The topic of adblocking is one that splits me. On one hand, there’s the (totally self-interested) fact that my living depends on ad money. Quite simply, without ads, I’d have no job as the publishing industry stands today.
On the other side of that, I’m a consumer too – and ads are as annoying to me as anyone else.
However, the line that Carthy is spinning isn’t one that quite adds up to me. He puts forward the suggestion of network level ad-blocking as a championing move for consumers, making it analoguos with removing ‘pollution’ from the streets.
Up to a point, that’s fine but who decides which ads are ‘pollutants’ and which aren’t?
And if ad spend money dries up as a result of the decreased reach, then the sites hosting those ads will also likely follow suit. A pro-consumer move that reduces free access to information doesn’t look quite as ‘pro-consumer’ as it first might.

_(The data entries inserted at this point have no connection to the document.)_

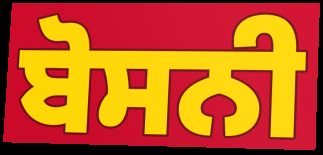
ਬੋਸਨੀ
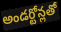
అండర్టోన్లతో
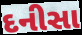
દનીસા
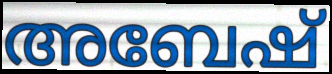
അബേഷ്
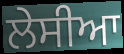
ਲੇਸੀਆ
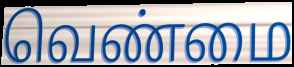
வெண்மை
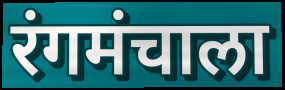
रंगमंचाला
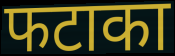
फटाका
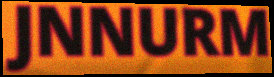
JNNURM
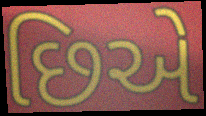
છિએ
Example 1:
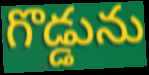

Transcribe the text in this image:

గొడ్డును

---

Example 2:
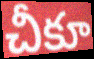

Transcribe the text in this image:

చీకూ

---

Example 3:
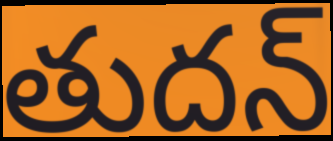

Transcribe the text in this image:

తుదన్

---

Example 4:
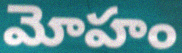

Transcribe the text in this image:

మోహం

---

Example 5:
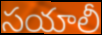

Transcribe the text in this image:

సయాలీ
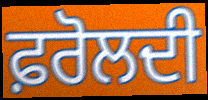
ਫ਼ਰੋਲਦੀ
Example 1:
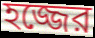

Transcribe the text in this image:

হজ্জের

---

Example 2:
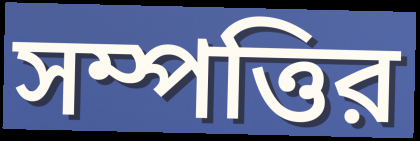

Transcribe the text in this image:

সম্পত্তির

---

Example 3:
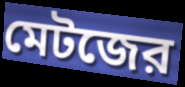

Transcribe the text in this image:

মেটজের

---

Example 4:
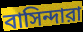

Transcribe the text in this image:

বাসিন্দারা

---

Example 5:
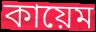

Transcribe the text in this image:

কায়েম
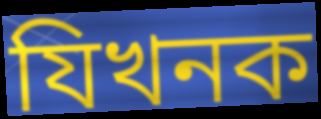
যিখনক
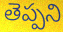
తెప్పని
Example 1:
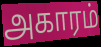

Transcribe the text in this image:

அகாரம்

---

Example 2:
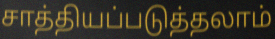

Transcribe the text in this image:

Naturally, this is a point I put to Carthy, but not one he could agree with. Instead, he thinks ‘innovation’ from the publishing industry will step in to stop this happening, and that only the lowest value content will fail to survive.
“Innovation is a wonderful thing. Back when the internet began, newspapers were panicking and rightfully so, but is there any less information [now]? No. Is it any less biting? Is there any less investigation? No, it’s actually very, very good.
The fact that there are less newspapers, did that impact the quality or volume? I don’t actually think it did.”
I’m not sure that, given the mass migration of high-profile journalists into ‘comms’ or PR roles that I could agree with the assertion that journalism hasn’t taken a knock in the last five years.
The way he sees it, the publishing industry needs to continually adapt to changing conditions – and that adblocking is just another part of that. And in some ways, that’s true.
“After the technological revolution it was social… Then it was mobile.
The publishing industry seems to freak out every five years, and then stuff gets figured out.
Not everybody figures it out, newspapers and sites fell along the way… At the same time, we didn’t know Vox or Vice two years ago…
What we’re saying is [the way in which this is monetised], the ‘best practices’ that have been happening for the last 15 years, it’s done.
There’s not even a conversation about that any more. Everybody was relying on fairly improper – what consumers are saying is improper – monetisation practices.”
Of course, a tech founder’s favorite word – ‘innovation’ – is always the answer, and Carthy is probably correct about that, but I feel like his argument is flawed.
“The answer to that, in reality, is going to be innovation. People are going to have to innovate in the way they monetize and be a little more respectful.
The same argument could have been said about DVRs and cable and all that stuff…
I don’t agree with this concept that adblocking will lead to less information or less free information. Those are fairly cheap arguments.
There will be causalities, that’s perfectly fine, not everybody should survive. I’d also argue that there are many, many outlets that don’t deserve to exist right now. They’re not producing enough quality content or monetisation that is equal to that.”
Who decides those casualties? What content will we lose? If a blog with ‘low quality’ content currently survives due to its popularity (and therefore ad revenue), will those masses of readers feel like they’re getting a pro-consumer move when their go-to site folds? Probably not.
The irony, of course, is that the smallest independent blogs are the ones that will also be hit. Hosting a server to keep your tiny community alive costs money. It might not be your full-time job, but perhaps those ‘low quality’ ads keep the service ticking over.
Alas, your community will be no more.
That’s just tough in Shine’s world, just try and keep in mind that it’s for your own sake.